KALBİNDE SABAHLARIN HASRETİNİ TAŞIYAN ŞAİR: BAHTİYAR VAHABZADE

Prof. Dr. Tamella Aliyeva
Muş Alparslan Üniversitesi – Türk Dili ve Edebiyatı Bölüm Başkanı

2009’un Mayıs ayında, başkanı Prof. Dr. E. İsgenderzade’nin öncülüğünde, “Vektör” İlim Merkezi ve İzmir’deki Kıbrıs Balkanlar Avrasya Kurumu tarafından bir Uluslararası Şiir Şöleni düzenlendi. Türk dünyasından gelen şair ve yazarların katılımıyla, Türk dünyasının ölmez şairi Bahtiyar Vahabzade’nin ruhunu sevindirmek için onun doğduğu Şeki’ye gittik. Şeki, Azerbaycan’ın en eski ve güzel şehirlerinden biridir. Kafkas sıra dağlarının eteğinde yer alır. Eğer doğası en zengin ve güzel olan şehirler arasında bir yarış olsa, Şeki birincilik alır. Öğleden sonra Şeki’ye ulaştık. Bizi eski kervansarayda misafir ettiler. Eşyalarımızı odalarımıza bırakıp kenti gezmeye çıktık. Her yan yemyeşildi, akasyalar ve güller vardı. Bahtiyar Bey gülleri çok severdi. Şeki’deki evinin önü hep güllerle doluydu. Ne renk desen vardı. Bu güller onun ilhamını coştururdu. Akasyalar boynu bükük gibiydi. Anladım ki, gelen şairler arasında Bahtiyar’ı görmemişlerdi. Hiç başlarını kaldırıp yüzümüze bakmadılar. Nereye gittikse, hep hüzün gördük, insanlar:
“Bahtiyar Bey sağ olsaydı, sizi görürken uçmaya kanadı olmayacaktı,” dediler. Biz de gözlerimizde Bahtiyar Bey’in yokluğu için akan gözyaşlarımızla kervansaraya döndük. Gece pencerem sanki dövülüyordu. Açtım. Penceremi döven yağmur damlalarıydı. Bahtiyar’ı soruyorlardı:
“Neden getirmediniz onu? O Şeki’ni, kervansarayı çok seviyordu. Neden Bakı’da bırakıp geldiniz? Neden?”
Yer-gök ağladı o gece, sabaha kadar bulutlar gözyaşı döktü, onlar ağladı, ben ağladım, yağmur damlaları pencereden kopmadılar. Sabah güneş de hevessiz boyandı ufuklardan. Sarı saclarını hevessizce dağıttı kervansarayın bahçesine. Güller de hevessizce boyandılar, anaları güneşe doğru. Güller de güneş gibi özlemişti Bahtiyar’ı. Akşam “Cennet Bağı” denilen yerde, Şeki Valiliği ve “Vektör” İlim Merkezi ile KIBATEK’in düzenlediği “B. Vahabzade’nin Anısına Şiir Şöleni” düzenlendi. Anılar, şiirler söylendi. Şölende öyle bir atmosfer vardı ki, sanki Bahtiyar Bey yanımızda oturmuştu, bizi dinliyordu. Ama buna şüphemiz yoktu, çünkü bütün dünya Türklerinin o gün Şeki’ye gelmesi, onun adına şiir şöleni düzenlemesi mutlaka ona ulaşmıştı, onun ruhu bizim yanımızdaydı. Han Sarayı’nın önünde – çay bahçesinde, Şeki’lilerle bir araya geldik, yine Bahtiyar… Şeki İpek Fabrası’na gittik, orada konuşmalar yaptık, ama yine de esas konu o, Bahtiyar’dı…

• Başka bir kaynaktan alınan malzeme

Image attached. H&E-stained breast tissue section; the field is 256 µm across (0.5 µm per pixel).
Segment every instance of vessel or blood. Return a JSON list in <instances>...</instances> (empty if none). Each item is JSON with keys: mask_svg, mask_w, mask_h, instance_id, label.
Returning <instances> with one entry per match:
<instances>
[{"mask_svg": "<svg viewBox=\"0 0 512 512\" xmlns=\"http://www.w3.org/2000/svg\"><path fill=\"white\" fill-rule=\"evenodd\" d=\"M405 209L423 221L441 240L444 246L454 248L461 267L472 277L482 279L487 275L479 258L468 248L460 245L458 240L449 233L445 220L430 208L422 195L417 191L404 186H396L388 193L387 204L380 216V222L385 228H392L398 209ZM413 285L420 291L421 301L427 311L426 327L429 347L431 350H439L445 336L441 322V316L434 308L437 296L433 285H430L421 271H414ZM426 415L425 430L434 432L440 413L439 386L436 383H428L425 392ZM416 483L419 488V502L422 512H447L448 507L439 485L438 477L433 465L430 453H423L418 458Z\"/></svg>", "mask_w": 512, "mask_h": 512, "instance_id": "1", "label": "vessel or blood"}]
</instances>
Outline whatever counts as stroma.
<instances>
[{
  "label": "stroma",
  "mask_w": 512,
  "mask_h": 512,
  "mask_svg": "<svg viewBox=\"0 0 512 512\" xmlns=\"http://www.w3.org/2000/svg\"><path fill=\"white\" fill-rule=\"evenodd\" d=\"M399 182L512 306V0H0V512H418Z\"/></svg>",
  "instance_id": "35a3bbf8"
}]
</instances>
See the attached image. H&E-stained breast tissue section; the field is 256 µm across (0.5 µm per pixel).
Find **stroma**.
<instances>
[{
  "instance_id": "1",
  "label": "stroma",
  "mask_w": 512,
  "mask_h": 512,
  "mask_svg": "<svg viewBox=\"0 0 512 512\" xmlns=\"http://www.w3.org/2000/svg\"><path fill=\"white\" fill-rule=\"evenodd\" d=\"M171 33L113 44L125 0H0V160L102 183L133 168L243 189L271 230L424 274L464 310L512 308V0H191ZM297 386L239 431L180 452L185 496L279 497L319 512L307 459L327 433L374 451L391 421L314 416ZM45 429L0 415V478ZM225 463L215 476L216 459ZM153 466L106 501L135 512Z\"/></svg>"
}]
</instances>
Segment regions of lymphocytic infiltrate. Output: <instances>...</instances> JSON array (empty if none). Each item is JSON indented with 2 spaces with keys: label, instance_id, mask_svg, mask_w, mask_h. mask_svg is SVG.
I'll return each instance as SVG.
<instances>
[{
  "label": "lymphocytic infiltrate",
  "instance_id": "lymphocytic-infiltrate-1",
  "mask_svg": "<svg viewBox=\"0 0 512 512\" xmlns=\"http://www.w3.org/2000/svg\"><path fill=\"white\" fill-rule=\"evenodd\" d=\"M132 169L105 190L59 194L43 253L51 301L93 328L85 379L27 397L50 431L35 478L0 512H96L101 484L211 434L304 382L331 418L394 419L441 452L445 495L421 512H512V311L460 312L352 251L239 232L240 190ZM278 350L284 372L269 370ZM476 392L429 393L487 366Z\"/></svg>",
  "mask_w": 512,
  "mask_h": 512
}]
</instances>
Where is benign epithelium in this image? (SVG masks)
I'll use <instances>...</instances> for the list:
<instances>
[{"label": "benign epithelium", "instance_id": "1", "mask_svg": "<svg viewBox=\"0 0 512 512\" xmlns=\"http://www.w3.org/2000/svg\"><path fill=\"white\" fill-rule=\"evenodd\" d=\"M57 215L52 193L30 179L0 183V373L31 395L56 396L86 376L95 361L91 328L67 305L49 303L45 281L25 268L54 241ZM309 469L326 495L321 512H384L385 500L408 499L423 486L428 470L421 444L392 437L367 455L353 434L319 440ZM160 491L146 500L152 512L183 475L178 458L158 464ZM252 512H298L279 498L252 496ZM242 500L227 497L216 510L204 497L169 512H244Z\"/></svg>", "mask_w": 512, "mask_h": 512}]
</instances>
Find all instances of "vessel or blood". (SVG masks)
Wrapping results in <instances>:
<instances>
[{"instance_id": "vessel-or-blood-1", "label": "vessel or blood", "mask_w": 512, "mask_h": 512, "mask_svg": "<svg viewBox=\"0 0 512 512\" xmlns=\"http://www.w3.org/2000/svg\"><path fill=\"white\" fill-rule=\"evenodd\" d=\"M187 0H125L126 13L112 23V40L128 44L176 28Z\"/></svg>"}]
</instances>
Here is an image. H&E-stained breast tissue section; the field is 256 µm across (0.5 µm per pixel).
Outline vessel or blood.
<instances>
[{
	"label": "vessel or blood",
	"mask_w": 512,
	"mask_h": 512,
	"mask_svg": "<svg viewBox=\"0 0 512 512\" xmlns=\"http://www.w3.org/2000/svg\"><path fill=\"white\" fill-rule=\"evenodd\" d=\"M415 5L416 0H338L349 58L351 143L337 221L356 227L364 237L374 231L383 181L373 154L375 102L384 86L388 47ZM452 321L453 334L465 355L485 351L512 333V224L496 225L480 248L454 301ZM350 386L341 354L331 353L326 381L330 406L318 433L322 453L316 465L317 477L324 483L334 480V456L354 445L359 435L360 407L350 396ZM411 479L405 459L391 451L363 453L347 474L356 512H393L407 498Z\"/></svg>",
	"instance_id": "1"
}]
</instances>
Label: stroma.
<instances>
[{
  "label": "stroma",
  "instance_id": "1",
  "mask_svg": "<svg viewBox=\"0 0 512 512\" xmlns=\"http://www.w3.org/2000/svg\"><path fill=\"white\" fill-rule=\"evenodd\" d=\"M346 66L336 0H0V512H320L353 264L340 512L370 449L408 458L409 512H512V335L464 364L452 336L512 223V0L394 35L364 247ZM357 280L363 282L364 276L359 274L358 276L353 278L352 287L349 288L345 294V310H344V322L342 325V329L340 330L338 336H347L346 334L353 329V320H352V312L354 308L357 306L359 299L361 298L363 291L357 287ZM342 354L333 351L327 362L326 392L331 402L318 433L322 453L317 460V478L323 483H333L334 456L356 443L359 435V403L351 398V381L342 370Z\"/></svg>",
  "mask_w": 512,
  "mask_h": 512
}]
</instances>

Şimdi Bakı’ya dönmek zamanı. Arabamızın sürücüsü Taşkın Bey, Şeki’den bir kaset aldı. Kasette, Azerbaycan’ın ünlü sanatçısı, sesi bülbülün ceh- cehini geride koyan Gönül Hasıyeva, Bahtiyar Bey’in “Geceler” şarkısını okuyordu. Onu da belirteyim ki, Gönül Hasıyeva, Bahtiyar Bey’in çok sevdiği sanat insanıdır, aynı zamanda Bahtiyar Bey’in toplantılarında onun sözlerine bestelenmiş şarkıları da seslendiriyordu. Şimdi de okuyor, Bahtiyar Bey’in unutulmaz hatırasını her zaman yâd ediyor. Bence “Geceler” şarkısı kadar zarif, duygusal, kederli bir şarkı yoktur dünyada. Sözler güzel, musikisi güzel. İnsanın içini kasıp kavurur. En çok içimi sızlatan, Bahtiyar Bey’in bu şiirinde yazdığı bir ifadedir:
“Yüreğimde kaç sabahın hasreti var; Uyuyanlara hasret çekiyorum geceler.”
Bu şarkı okundukça, Şeki’den Bakı’ya kadar gözyaşı döktüm ve dedim:
“Büyük üstat! Neden hasret çektin uyuyanlara? Bak, şimdi ebedi uyuyorsun. Ömrünün son yıllarında uykusu bozulmuştu, tan yerini kirpikleriyle açıyordu. Onun için uyuyanlara hasret çekiyordu. Uyumadığı için yüreğinde sabahların hasreti vardı.”
Evinin kapısı, pencereleri Hazara bakıyordu. Güneş, Hazardan doğarken ona ilk selamı ölümsüz şairimiz veriyordu. Geceler onun sırdaşıydı, o gecelerin yoldaşıydı. Azerbaycan’da çalışan iş adamlarından biri, dinimizin fedaisi, aydın fikirli bir insan olan Ahmet Uçar Bey, Bahtiyar Bey’le dostluk ediyordu. Bir gün Ahmet Bey’i ziyaret ederken bana dedi:
“Bahtiyar Bey dedi ki, sabaha kadar Türk dünyasına dua ediyorum. Yüce Tanrı’ya yalvarıyorum: ‘Allah, Türkleri koru, onları hata ve beladan uzak et.'”
Ahmet Uçar Bey bunları bana söylerken gözyaşlarımı tutamadı. Ne kadar büyük bir kalbi varmış. Bu kalbe bütün Türk dünyası sığarmış.
Şeki’den dönerken hem ağladım, hem Bahtiyar Bey’le bağlı anılarım ard arda dizildi kafamda.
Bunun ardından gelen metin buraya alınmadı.